As for phosphorus removal, Arcadis conducted an “exhaustive evaluation” and determined that tertiary filtration would not be necessary, Perriello says. Instead, coagulation and flocculation will be conducted within the secondary clarifiers to remove phosphorus. Obviating the need for tertiary filtration “saved millions of dollars,” he notes.
Solids handling was another area in which Arcadis found a way to reduce project costs significantly. Because the consolidated facility will have to contend with essentially double the volume of solids that the Milton Street WWTP currently handles, the county’s preliminary plan for the project called for adding digesters to the facility’s existing two-stage anaerobic digestion system.
“We looked at it and said we could utilize what’s there by doing recuperative sludge thickening,” Perriello says. Also known as the Torpey process, recuperative sludge thickening entails removing a portion of the stream from the primary digester, thickening it, and then returning it to the digester.
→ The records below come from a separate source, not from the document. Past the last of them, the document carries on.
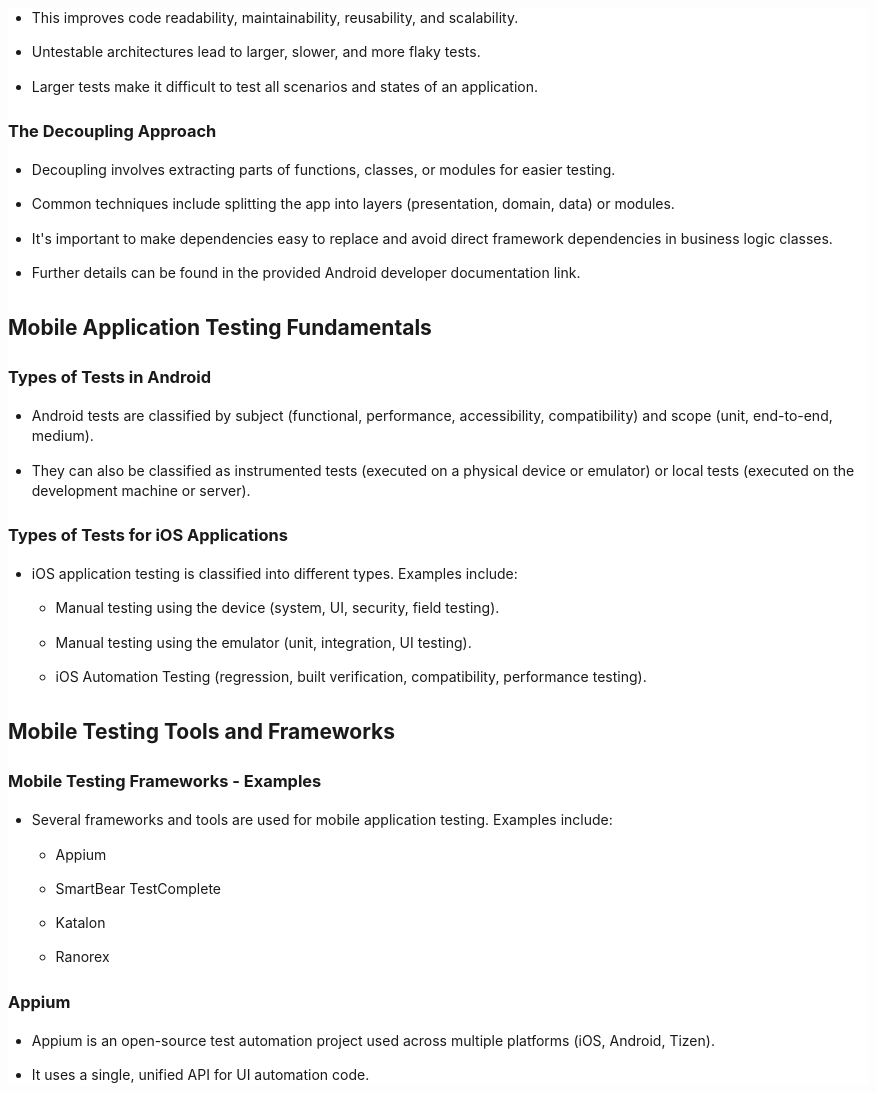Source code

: - This improves code readability, maintainability, reusability, and scalability.

- Untestable architectures lead to larger, slower, and more flaky tests.

- Larger tests make it difficult to test all scenarios and states of an application.

### The Decoupling Approach

- Decoupling involves extracting parts of functions, classes, or modules for easier testing.

- Common techniques include splitting the app into layers (presentation, domain, data) or modules.

- It's important to make dependencies easy to replace and avoid direct framework dependencies in business logic classes.

- Further details can be found in the provided Android developer documentation link.

## Mobile Application Testing Fundamentals

### Types of Tests in Android

- Android tests are classified by subject (functional, performance, accessibility, compatibility) and scope (unit, end-to-end, medium).

- They can also be classified as instrumented tests (executed on a physical device or emulator) or local tests (executed on the development machine or server).

### Types of Tests for iOS Applications

- iOS application testing is classified into different types.  Examples include:

	- Manual testing using the device (system, UI, security, field testing).

	- Manual testing using the emulator (unit, integration, UI testing).

	- iOS Automation Testing (regression, built verification, compatibility, performance testing).

## Mobile Testing Tools and Frameworks

### Mobile Testing Frameworks - Examples

- Several frameworks and tools are used for mobile application testing.  Examples include:

	- Appium

	- SmartBear TestComplete

	- Katalon

	- Ranorex

### Appium

- Appium is an open-source test automation project used across multiple platforms (iOS, Android, Tizen).

- It uses a single, unified API for UI automation code.
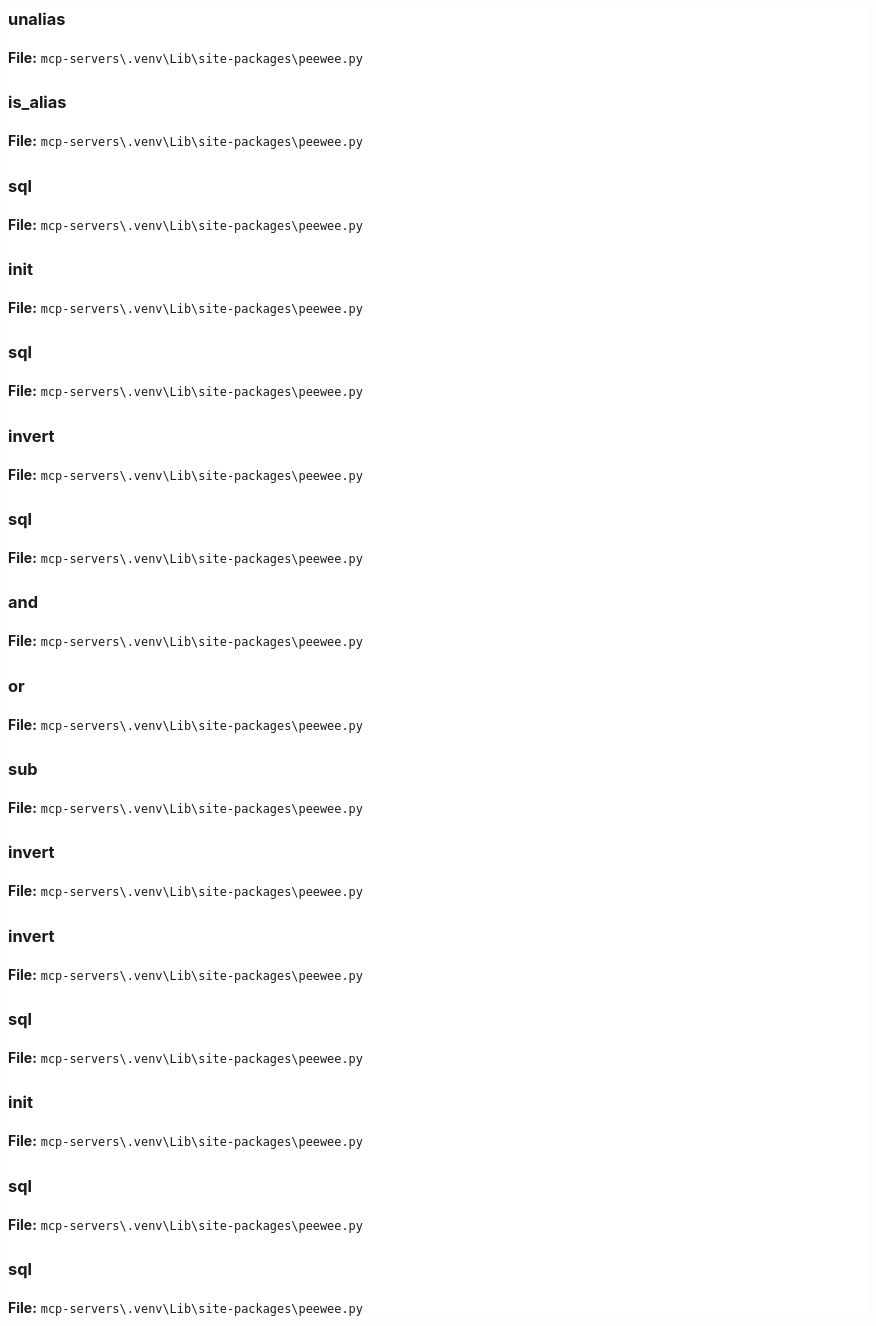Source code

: ### unalias
**File:** `mcp-servers\.venv\Lib\site-packages\peewee.py`

### is_alias
**File:** `mcp-servers\.venv\Lib\site-packages\peewee.py`

### __sql__
**File:** `mcp-servers\.venv\Lib\site-packages\peewee.py`

### __init__
**File:** `mcp-servers\.venv\Lib\site-packages\peewee.py`

### __sql__
**File:** `mcp-servers\.venv\Lib\site-packages\peewee.py`

### __invert__
**File:** `mcp-servers\.venv\Lib\site-packages\peewee.py`

### __sql__
**File:** `mcp-servers\.venv\Lib\site-packages\peewee.py`

### __and__
**File:** `mcp-servers\.venv\Lib\site-packages\peewee.py`

### __or__
**File:** `mcp-servers\.venv\Lib\site-packages\peewee.py`

### __sub__
**File:** `mcp-servers\.venv\Lib\site-packages\peewee.py`

### __invert__
**File:** `mcp-servers\.venv\Lib\site-packages\peewee.py`

### __invert__
**File:** `mcp-servers\.venv\Lib\site-packages\peewee.py`

### __sql__
**File:** `mcp-servers\.venv\Lib\site-packages\peewee.py`

### __init__
**File:** `mcp-servers\.venv\Lib\site-packages\peewee.py`

### __sql__
**File:** `mcp-servers\.venv\Lib\site-packages\peewee.py`

### __sql__
**File:** `mcp-servers\.venv\Lib\site-packages\peewee.py`
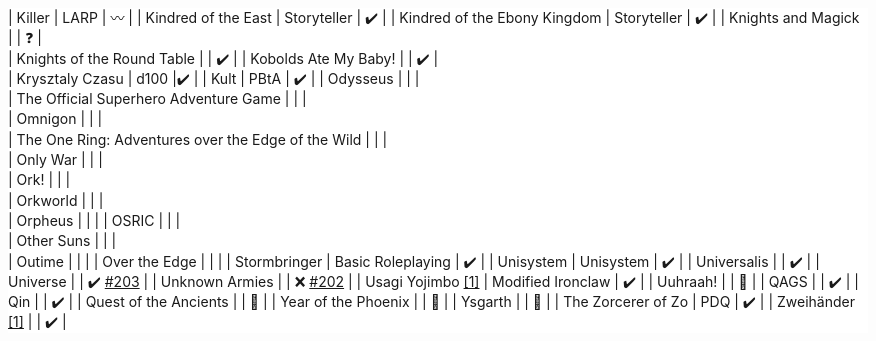 | Killer | LARP | 〰️ |
| Kindred of the East	| Storyteller | ✔️ |
| Kindred of the Ebony Kingdom	| Storyteller | ✔️ |
| Knights and Magick	| | ❓ |		
| Knights of the Round Table	| | ✔️ |
| Kobolds Ate My Baby!	| | ✔️ |	
| Krysztaly Czasu | d100 |✔️ |
| Kult | PBtA | ✔️ |
| Odysseus	| | |		
| The Official Superhero Adventure Game	| | |	
| Omnigon	| | |	
| The One Ring: Adventures over the Edge of the Wild	| | |				
| Only War	| | |				
| Ork! | | |	
| Orkworld	| | |	
| Orpheus	| | |
| OSRIC		| | |			
| Other Suns	| | |	
| Outime	| | |
| Over the Edge	| | |
| Stormbringer		|  Basic Roleplaying  | ✔️ |
| Unisystem                                                                                                                   | Unisystem               | ✔️                                                          |
| Universalis                                                                                                                 |                         | ✔️                                                          |
| Universe                                                                                                                    |                         | ✔️ [#203](https://github.com/ianfhunter/GNOLL/issues/203)   |
| Unknown Armies                                                                                                              |                         | ❌ [#202](https://github.com/ianfhunter/GNOLL/issues/202)   |
| Usagi Yojimbo [[1]](https://www.rpg.net/reviews/archive/11/11664.phtml)                                                     | Modified Ironclaw       | ✔️                                                          |
| Uuhraah!                                                                                                                    |                         | 🔼                                                          |
| QAGS                                                                                                                        |                         | ✔️                                                          |
| Qin                                                                                                                         |                         | ✔️                                                          |
| Quest of the Ancients                                                                                                       |                         | 🔼                                                          |
| Year of the Phoenix                                                                                                         |                         | 🔼                                                          |
| Ysgarth                                                                                                                     |                         | 🔼                                                          |
| The Zorcerer of Zo                                                                                                          | PDQ                     | ✔️                                                          |
| Zweihänder [[1]](https://1d4chan.org/wiki/Zweihander)                                                                       |                         | ✔️                                                          |

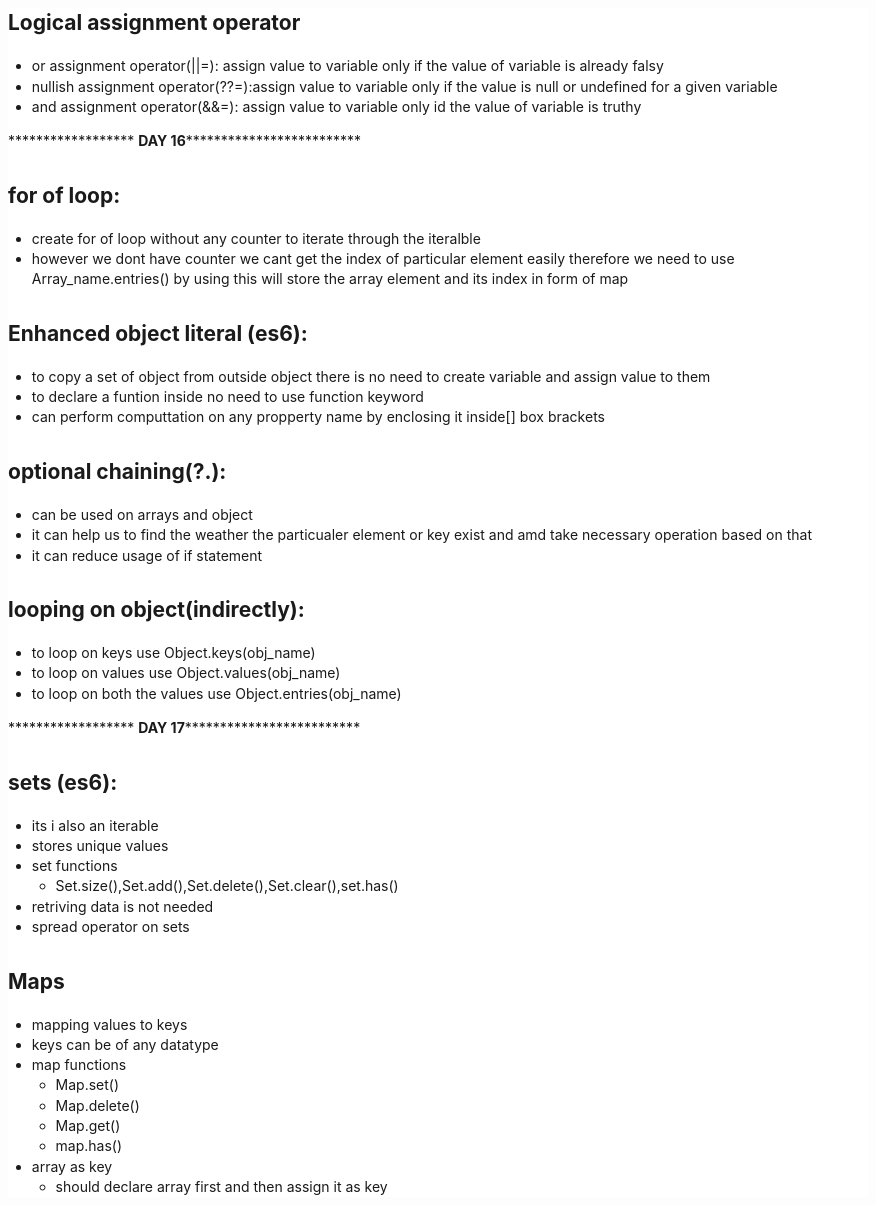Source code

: ## Logical assignment operator
  - or assignment operator(||=): assign value to variable only if the value of variable is already falsy
  - nullish assignment operator(??=):assign value to variable only if the value is null or undefined for a given variable
  - and assignment operator(&&=): assign value to variable only id the value of variable is truthy


****************** **DAY 16***************************
## for of loop:
   - create for of loop without any counter to iterate through the iteralble
   - however we dont have counter we cant get the index of particular element easily therefore we need to use Array_name.entries() by using this will store the array element and its index in form of map

## Enhanced object literal (es6):
  - to copy a set of object from outside object there is no need to create variable and assign value to them
  - to declare a funtion inside no need to use function keyword
  - can perform computtation on any propperty name by enclosing it inside[] box brackets

## optional chaining(?.):
  - can be used on arrays and object 
  - it can help us to find the weather the particualer element or key exist and amd take necessary operation based on that
  - it can reduce usage of if statement

## looping on object(indirectly):
  - to loop on keys use Object.keys(obj_name)
  - to loop on values use Object.values(obj_name)
  - to loop on both the values use Object.entries(obj_name)

****************** **DAY 17***************************
## sets (es6):
  - its i also an iterable
  - stores unique values
  - set functions
     - Set.size(),Set.add(),Set.delete(),Set.clear(),set.has()
  - retriving data is not needed
  - spread operator on sets

## Maps
  - mapping values to keys
  - keys can be of any datatype
  - map functions
     - Map.set()
     - Map.delete()
     - Map.get()
     - map.has()
  - array as key 
     - should declare array first and then assign it as key
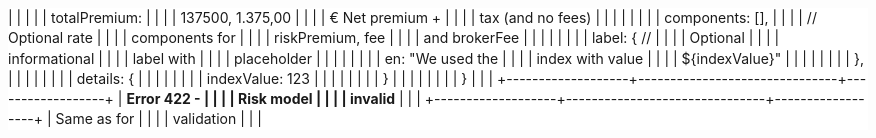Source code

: |                   |                               |                  |
| totalPremium:     |                               |                  |
| 137500, 1.375,00  |                               |                  |
| € Net premium +   |                               |                  |
| tax (and no fees) |                               |                  |
|                   |                               |                  |
| components: \[\], |                               |                  |
| // Optional rate  |                               |                  |
| components for    |                               |                  |
| riskPremium, fee  |                               |                  |
| and brokerFee     |                               |                  |
|                   |                               |                  |
| label: { //       |                               |                  |
| Optional          |                               |                  |
| informational     |                               |                  |
| label with        |                               |                  |
| placeholder       |                               |                  |
|                   |                               |                  |
| en: "We used the  |                               |                  |
| index with value  |                               |                  |
| \${indexValue}"   |                               |                  |
|                   |                               |                  |
| },                |                               |                  |
|                   |                               |                  |
| details: {        |                               |                  |
|                   |                               |                  |
| indexValue: 123   |                               |                  |
|                   |                               |                  |
| }                 |                               |                  |
|                   |                               |                  |
| }                 |                               |                  |
+-------------------+-------------------------------+------------------+
| **Error 422 -     |                               |                  |
| Risk model        |                               |                  |
| invalid**         |                               |                  |
+-------------------+-------------------------------+------------------+
| Same as for       |                               |                  |
| validation        |                               |                  |

[^1]: See the OpenAPI specification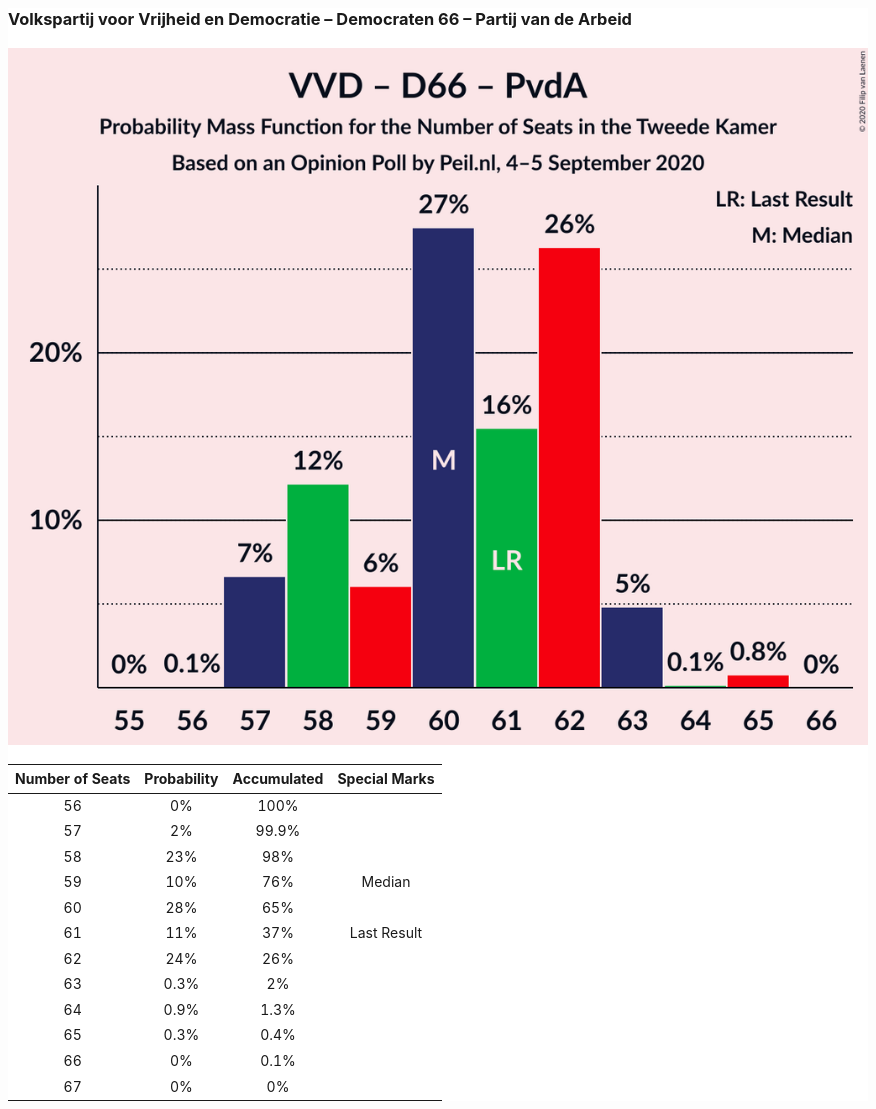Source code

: ### Volkspartij voor Vrijheid en Democratie – Democraten 66 – Partij van de Arbeid

![Graph with seats probability mass function not yet produced](2020-09-05-Peilnl-coalitions-seats-pmf-vvd–d66–pvda.png "Seats Probability Mass Function")

| Number of Seats | Probability | Accumulated | Special Marks |
|:---------------:|:-----------:|:-----------:|:-------------:|
| 56 | 0% | 100% |  |
| 57 | 2% | 99.9% |  |
| 58 | 23% | 98% |  |
| 59 | 10% | 76% | Median |
| 60 | 28% | 65% |  |
| 61 | 11% | 37% | Last Result |
| 62 | 24% | 26% |  |
| 63 | 0.3% | 2% |  |
| 64 | 0.9% | 1.3% |  |
| 65 | 0.3% | 0.4% |  |
| 66 | 0% | 0.1% |  |
| 67 | 0% | 0% |  |
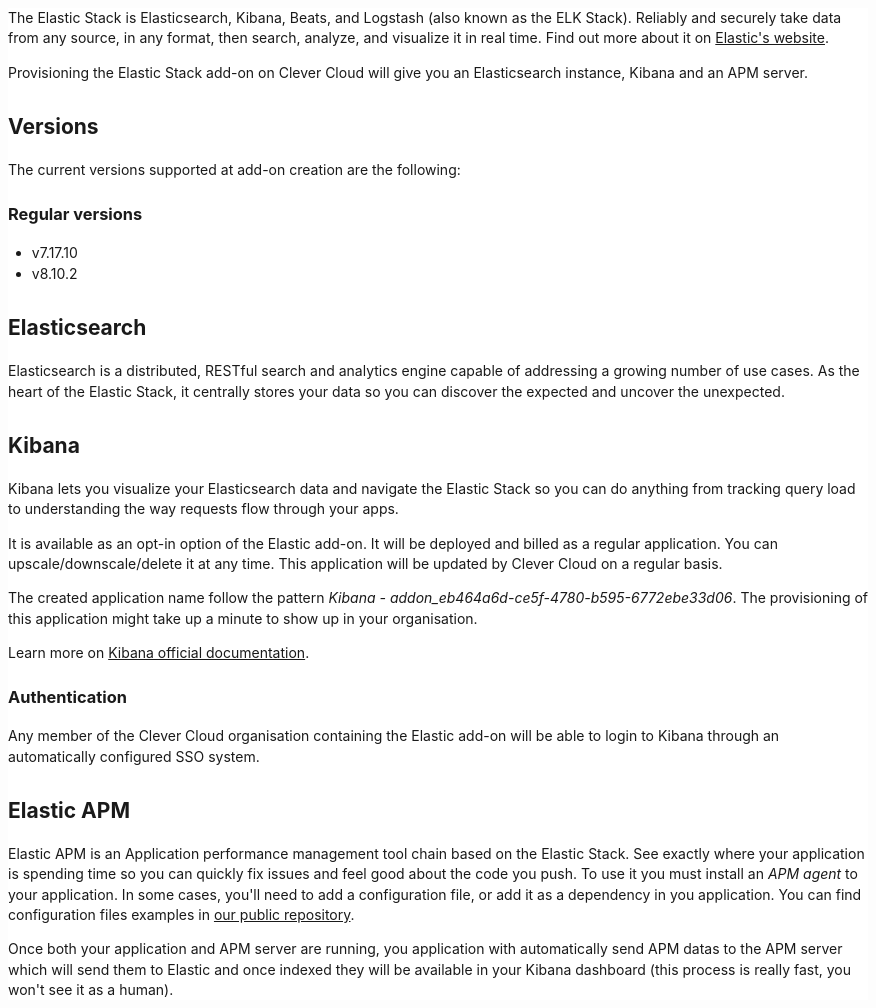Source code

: 
The Elastic Stack is Elasticsearch, Kibana, Beats, and Logstash (also known as the ELK Stack). Reliably and securely take data from any source, in any format, then search, analyze, and visualize it in real time. Find out more about it on [Elastic's website](https://www.elastic.co/products/elastic-stack).

Provisioning the Elastic Stack add-on on Clever Cloud will give you an Elasticsearch instance, Kibana and an APM server.

## Versions

The current versions supported at add-on creation are the following:
### Regular versions
- v7.17.10
- v8.10.2


## Elasticsearch

Elasticsearch is a distributed, RESTful search and analytics engine capable of addressing a growing number of use cases. As the heart of the Elastic Stack, it centrally stores your data so you can discover the expected and uncover the unexpected.

## Kibana

Kibana lets you visualize your Elasticsearch data and navigate the Elastic Stack so you can do anything from tracking query load to understanding the way requests flow through your apps.

It is available as an opt-in option of the Elastic add-on. It will be deployed and billed as a regular application. You can upscale/downscale/delete it at any time. This application will be updated by Clever Cloud on a regular basis.

The created application name follow the pattern *Kibana - addon_eb464a6d-ce5f-4780-b595-6772ebe33d06*. The provisioning of this application might take up a minute to show up in your organisation.

Learn more on [Kibana official documentation](https://www.elastic.co/guide/en/kibana/current/index.html).

### Authentication

Any member of the Clever Cloud organisation containing the Elastic add-on will be able to login to Kibana through an automatically configured SSO system.

## Elastic APM

Elastic APM is an Application performance management tool chain based on the Elastic Stack. See exactly where your application is spending time so you can quickly fix issues and feel good about the code you push. To use it you must install an *APM agent* to your application. In some cases, you'll need to add a configuration file, or add it as a dependency in you application. You can find configuration files examples in [our public repository](https://github.com/CleverCloud/Elastic-APM-example-configuration-files).

Once both your application and APM server are running, you application with automatically send APM datas to the APM server which will send them to Elastic and once indexed they will be available in your Kibana dashboard (this process is really fast, you won't see it as a human).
In this way, “you can free up capacity in the digester tank,” he says. “It’s a huge cost savings by not having to build new digesters.”
On the fast track
For project participants, the Jan. 1, 2025, deadline looms large. “It’s an extremely aggressive schedule” for both design and construction, Perriello says. Design documents must be submitted by March 1, 2022, to the New York State Department of Environmental Conservation for approval.
To expedite the design process, Arcadis meets every week with the CCSD “to keep them on board with our design the entire way,” Taylor says. What is more, “we are doing the design completely in 3D in a (building information modeling) environment,” he notes. This approach facilitates much faster client reviews, he says.
Another challenge confronting the design team involves the need to manage the timing of the work performed at both WWTPs to ensure timely completion of the overall project. “We have to carefully manage which treatment processes get upgraded first and which items fall on the critical path,” Taylor says. “There’s a lot of complexity with trying to sequence everything appropriately in order to minimize construction impact, minimize construction duration, and minimize construction cost.”